No Expansion Vote Expected As ACC Officials Hold Another Conference Call
Posted June 17, 2003 11:26 a.m. EDT
RALEIGH, N.C. — The Atlantic Coast Conference said it may not vote on whether to add Miami, Syracuse and Boston College until later this month.
The statement issued by the league Tuesday came on the eve of another scheduled teleconference among the school's top leaders and ACC commissioner John Swofford, who insisted last week there was no timetable for a vote.
The ACC's Council of Presidents will hold a 7 a.m. conference call Wednesday to resume expansion talks. Neither the ACC nor WRAL's sources expect a vote, but a discussion about unresolved issues.
The league's athletic directors have made progress on football scheduling, but basketball remains a problem for some schools. If, for example, Wake Forest and North Carolina were placed in different divisions, they might play each other five times in four years instead of eight. There would be no double round-robin.
Meanwhile, Duke and UNC have questioned the economics of expansion, especially in the short term. The ACC would have to add $30 million per year to support 12 schools at the level at which it now supports nine.
Also, Virginia faces political pressure to vote "No" to expansion from Gov. Mark Warner to protect Virginia Tech's position in the Big East.
Sources tell WRAL that, where the schools once had concerns, about travel and student welfare, progress has been made.
The ACC presidents could vote Wednesday. But more likely, they'll hold one more conference call in a few days. At that time, they'll take one last look at the proposal to add Syracuse, Miami and Boston College.
If there aren't enough votes, the league could then consider Miami alone.
If the ACC added just the Hurricanes, it would not qualify to hold a conference football championship game. But Miami would enhance football revenues, and the ACC could keep the double round-robin basketball schedule and divide revenue 10 ways instead of 12.
The ACC's presidents and chancellors spoke by teleconference for five hours over two days last week. But they reached no consensus on whether to add the three Big East schools or remain a nine-team league.
The three Big East schools each have to pay a $1 million exit fee if they bolt to the ACC. That penalty doubles after June 30.
"The ACC is engaged in a thorough, member-driven, strategic planning process designed to ensure the long-term viability of the conference," Ron Wellman, Wake Forest's athletic director and chair of the ACC athletic directors, said in the statement.
Syracuse spokesman Kevin Morrow said the school is waiting on the ACC's decision.
"It was never imperative that a decision had to be made today, tomorrow or the next day," Morrow said. "As much time as is needed will be taken."
Officials from Miami and Boston College did not immediately return telephone calls seeking comment.
The five remaining Big East football schools -- Connecticut, Pittsburgh, Rutgers, West Virginia and Virginia Tech -- have filed a lawsuit to stop the expansion. The schools say the plan is a conspiracy that would ultimately weaken the Big East, whose members have spent millions on their football programs on the assumption the other schools would remain involved.
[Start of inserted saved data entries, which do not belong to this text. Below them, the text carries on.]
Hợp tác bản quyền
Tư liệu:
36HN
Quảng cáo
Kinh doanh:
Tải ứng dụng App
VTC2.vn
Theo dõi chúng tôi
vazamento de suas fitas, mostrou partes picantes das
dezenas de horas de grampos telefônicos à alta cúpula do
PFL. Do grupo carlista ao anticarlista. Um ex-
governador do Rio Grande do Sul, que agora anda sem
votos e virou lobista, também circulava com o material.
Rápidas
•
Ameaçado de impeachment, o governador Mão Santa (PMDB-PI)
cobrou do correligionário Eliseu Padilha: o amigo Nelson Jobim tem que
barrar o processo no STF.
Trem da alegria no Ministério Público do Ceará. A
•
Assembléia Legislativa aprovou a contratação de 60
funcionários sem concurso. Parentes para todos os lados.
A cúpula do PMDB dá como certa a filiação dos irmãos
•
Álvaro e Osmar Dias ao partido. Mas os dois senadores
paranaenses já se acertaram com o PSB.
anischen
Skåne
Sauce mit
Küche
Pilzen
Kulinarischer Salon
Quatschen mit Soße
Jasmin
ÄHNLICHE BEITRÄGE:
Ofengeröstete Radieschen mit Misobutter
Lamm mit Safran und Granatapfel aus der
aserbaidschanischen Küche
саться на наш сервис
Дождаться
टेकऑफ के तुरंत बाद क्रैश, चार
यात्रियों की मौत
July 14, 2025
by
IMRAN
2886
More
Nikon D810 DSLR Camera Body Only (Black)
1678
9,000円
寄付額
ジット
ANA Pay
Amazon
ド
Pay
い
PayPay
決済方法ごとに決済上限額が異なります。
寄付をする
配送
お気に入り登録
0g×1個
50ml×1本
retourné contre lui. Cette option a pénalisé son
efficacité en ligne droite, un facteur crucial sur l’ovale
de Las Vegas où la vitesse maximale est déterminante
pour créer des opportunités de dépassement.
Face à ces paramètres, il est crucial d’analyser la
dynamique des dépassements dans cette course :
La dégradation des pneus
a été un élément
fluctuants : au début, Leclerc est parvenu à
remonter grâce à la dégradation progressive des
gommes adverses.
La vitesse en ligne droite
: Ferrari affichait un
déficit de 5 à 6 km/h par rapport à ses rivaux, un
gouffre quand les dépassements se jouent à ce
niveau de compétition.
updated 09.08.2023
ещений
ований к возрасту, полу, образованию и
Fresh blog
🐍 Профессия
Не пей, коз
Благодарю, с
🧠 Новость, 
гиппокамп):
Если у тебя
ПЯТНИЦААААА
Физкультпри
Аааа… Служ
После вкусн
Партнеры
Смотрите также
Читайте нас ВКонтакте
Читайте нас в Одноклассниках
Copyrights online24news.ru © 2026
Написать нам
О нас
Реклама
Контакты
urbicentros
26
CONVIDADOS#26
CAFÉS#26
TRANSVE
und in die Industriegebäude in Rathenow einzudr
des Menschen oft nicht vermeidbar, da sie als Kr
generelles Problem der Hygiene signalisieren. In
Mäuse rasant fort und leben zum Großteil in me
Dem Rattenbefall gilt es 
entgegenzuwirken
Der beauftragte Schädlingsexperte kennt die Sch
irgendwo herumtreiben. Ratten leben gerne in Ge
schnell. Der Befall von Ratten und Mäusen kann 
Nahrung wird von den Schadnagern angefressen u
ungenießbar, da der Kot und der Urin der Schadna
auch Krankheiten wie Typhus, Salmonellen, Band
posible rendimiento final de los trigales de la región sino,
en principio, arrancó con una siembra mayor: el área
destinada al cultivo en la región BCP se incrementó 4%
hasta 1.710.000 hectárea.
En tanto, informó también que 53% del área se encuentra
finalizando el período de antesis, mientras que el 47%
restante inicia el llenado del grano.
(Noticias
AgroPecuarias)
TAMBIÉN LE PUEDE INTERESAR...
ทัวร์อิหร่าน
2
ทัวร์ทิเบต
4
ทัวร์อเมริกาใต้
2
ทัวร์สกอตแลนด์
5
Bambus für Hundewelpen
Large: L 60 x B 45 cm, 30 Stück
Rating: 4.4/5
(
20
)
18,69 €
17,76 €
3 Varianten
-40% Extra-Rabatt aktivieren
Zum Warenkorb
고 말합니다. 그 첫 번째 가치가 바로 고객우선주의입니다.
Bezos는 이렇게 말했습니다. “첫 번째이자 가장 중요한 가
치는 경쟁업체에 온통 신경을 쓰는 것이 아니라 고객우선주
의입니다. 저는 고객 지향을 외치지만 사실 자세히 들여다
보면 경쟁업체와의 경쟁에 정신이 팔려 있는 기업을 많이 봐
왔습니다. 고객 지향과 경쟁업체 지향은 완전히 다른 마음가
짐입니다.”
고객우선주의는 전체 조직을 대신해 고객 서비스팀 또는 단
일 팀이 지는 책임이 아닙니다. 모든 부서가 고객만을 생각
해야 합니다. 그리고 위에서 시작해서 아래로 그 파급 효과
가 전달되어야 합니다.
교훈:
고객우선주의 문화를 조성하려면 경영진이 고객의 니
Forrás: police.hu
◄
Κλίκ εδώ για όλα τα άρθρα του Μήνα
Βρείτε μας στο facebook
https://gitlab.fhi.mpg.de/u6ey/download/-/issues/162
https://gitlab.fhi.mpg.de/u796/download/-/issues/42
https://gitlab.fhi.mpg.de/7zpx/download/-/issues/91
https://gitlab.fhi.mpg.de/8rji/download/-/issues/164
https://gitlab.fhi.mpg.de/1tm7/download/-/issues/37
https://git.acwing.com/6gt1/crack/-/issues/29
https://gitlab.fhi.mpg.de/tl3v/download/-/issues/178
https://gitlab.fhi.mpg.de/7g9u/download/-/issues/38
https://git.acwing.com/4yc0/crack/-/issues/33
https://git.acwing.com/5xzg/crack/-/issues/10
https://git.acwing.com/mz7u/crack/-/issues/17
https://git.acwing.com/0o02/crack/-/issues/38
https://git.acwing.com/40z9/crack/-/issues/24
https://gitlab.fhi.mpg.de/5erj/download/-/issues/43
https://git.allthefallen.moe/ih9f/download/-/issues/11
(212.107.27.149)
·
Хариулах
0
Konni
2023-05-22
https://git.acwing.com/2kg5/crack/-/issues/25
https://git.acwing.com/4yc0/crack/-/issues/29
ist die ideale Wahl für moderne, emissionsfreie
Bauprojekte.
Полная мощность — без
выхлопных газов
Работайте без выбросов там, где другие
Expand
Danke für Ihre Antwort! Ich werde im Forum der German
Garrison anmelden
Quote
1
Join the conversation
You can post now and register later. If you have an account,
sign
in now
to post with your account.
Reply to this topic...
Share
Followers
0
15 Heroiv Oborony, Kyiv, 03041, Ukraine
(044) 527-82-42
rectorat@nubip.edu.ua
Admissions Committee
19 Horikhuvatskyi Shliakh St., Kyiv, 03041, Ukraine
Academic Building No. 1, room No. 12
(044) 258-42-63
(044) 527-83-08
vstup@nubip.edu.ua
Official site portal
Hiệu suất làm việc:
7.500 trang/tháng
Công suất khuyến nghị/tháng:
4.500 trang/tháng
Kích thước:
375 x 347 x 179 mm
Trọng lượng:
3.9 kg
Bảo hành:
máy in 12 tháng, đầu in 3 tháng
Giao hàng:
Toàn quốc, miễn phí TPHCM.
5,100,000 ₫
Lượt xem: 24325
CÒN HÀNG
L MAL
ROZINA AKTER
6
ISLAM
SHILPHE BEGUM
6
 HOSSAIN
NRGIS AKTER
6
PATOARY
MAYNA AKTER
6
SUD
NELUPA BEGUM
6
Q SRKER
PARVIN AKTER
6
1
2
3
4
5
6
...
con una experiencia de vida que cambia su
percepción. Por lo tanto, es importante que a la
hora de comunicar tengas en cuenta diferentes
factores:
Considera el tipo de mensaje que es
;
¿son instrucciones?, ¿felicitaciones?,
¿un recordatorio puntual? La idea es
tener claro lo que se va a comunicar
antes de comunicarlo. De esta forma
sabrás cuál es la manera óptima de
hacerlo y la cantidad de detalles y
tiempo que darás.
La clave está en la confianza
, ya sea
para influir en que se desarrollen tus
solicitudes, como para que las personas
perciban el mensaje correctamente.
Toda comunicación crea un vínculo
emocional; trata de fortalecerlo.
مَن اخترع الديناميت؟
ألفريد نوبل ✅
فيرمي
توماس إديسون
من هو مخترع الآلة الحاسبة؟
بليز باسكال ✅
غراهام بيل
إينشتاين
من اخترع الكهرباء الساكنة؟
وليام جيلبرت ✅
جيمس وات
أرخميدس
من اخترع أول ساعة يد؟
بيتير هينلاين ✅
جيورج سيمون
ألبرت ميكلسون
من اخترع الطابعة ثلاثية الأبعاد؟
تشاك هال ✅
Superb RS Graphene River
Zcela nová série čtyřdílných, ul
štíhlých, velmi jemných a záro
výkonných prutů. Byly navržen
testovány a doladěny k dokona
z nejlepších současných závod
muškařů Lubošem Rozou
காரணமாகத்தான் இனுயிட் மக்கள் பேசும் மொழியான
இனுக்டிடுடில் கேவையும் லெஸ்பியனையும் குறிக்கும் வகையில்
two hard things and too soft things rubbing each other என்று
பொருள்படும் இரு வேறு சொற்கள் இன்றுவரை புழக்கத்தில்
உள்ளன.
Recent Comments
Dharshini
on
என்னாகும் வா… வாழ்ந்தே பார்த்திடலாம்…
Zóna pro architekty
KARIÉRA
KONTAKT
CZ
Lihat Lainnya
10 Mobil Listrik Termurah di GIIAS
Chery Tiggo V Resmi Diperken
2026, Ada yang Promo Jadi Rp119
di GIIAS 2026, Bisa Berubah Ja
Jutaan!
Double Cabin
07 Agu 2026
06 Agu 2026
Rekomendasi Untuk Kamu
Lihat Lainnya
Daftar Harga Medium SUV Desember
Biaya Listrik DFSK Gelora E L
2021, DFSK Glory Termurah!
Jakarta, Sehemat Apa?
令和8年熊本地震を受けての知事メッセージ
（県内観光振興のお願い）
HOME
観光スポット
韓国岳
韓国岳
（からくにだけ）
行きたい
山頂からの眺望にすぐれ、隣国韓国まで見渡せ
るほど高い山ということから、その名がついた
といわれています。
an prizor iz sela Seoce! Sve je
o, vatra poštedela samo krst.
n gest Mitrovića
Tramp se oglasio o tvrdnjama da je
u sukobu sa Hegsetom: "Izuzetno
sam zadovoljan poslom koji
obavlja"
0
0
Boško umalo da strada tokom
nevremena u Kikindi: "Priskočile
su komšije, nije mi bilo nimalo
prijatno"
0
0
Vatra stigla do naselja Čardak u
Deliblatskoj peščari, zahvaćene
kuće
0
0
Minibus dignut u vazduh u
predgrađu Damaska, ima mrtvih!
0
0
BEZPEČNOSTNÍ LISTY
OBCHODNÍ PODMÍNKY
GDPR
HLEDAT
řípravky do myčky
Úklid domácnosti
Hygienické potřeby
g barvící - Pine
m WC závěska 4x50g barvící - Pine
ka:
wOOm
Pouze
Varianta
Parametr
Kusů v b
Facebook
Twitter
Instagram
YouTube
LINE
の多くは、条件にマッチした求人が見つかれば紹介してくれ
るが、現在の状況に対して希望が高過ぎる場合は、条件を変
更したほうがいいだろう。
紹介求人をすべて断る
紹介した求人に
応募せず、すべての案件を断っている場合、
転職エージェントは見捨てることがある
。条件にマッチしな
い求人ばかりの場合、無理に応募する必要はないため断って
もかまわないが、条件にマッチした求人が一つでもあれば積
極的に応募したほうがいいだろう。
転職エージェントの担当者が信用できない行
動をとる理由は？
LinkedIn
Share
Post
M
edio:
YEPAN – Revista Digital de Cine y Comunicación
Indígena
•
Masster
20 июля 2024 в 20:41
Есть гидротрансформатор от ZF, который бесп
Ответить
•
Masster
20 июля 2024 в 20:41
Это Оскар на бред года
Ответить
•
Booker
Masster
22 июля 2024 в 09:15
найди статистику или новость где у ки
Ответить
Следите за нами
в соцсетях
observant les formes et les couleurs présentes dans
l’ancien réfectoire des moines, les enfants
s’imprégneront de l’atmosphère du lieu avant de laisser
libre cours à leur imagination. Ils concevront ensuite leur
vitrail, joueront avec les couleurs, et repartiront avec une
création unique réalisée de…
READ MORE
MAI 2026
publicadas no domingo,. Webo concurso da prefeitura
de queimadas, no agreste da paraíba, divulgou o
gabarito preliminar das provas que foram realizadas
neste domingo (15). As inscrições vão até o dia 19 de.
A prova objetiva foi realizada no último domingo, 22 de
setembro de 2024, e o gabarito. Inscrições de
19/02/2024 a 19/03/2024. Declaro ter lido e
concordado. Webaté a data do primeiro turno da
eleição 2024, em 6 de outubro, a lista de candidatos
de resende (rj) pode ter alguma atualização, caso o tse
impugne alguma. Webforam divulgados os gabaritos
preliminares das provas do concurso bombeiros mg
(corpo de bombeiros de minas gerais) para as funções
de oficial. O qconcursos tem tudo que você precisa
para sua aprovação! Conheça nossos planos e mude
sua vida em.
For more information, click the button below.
Connecticut Attorney General Richard Blumenthal said Tuesday that the delay in the ACC's vote will not affect his plans to vigorously defend the Big East.
"Indeed, the lawsuit is directly responsible for this delay and the schools' second-guessing of a supposedly done deal to accept the three schools," Blumenthal said. "We've slowed the defection of these schools. We mean to stop it."
Duke and North Carolina have voiced concern about travel costs, student welfare and projected football revenues of an ACC title game and future TV contracts.
At least seven of the nine presidents and chancellors must vote in favor of expansion for it to occur.
The ACC voted May 16 to pursue the three Big East schools. Site visits to the three campuses were completed two weeks ago.
The first teleconference among the conference leadership was to review the site visits and included the heads of Miami, Syracuse and Boston College.
The second teleconference last week included just the nine ACC schools. Talks ranged from divisional play to student welfare to finances, according to North Carolina State chancellor Marye Anne Fox.
"This is not a done deal by any means," Fox said last Friday. "The things that we have not had enough time to discuss so far are divisional structure, who would play one time and two times in basketball and how that would rotate and what that would do to conference rankings, and equity in travel.
"All of those things have not at all been resolved, let alone presented to the other three (Big East) presidents."
The ACC has expanded just twice in 50 years. Florida State was added in 1991 and Georgia Tech in '78.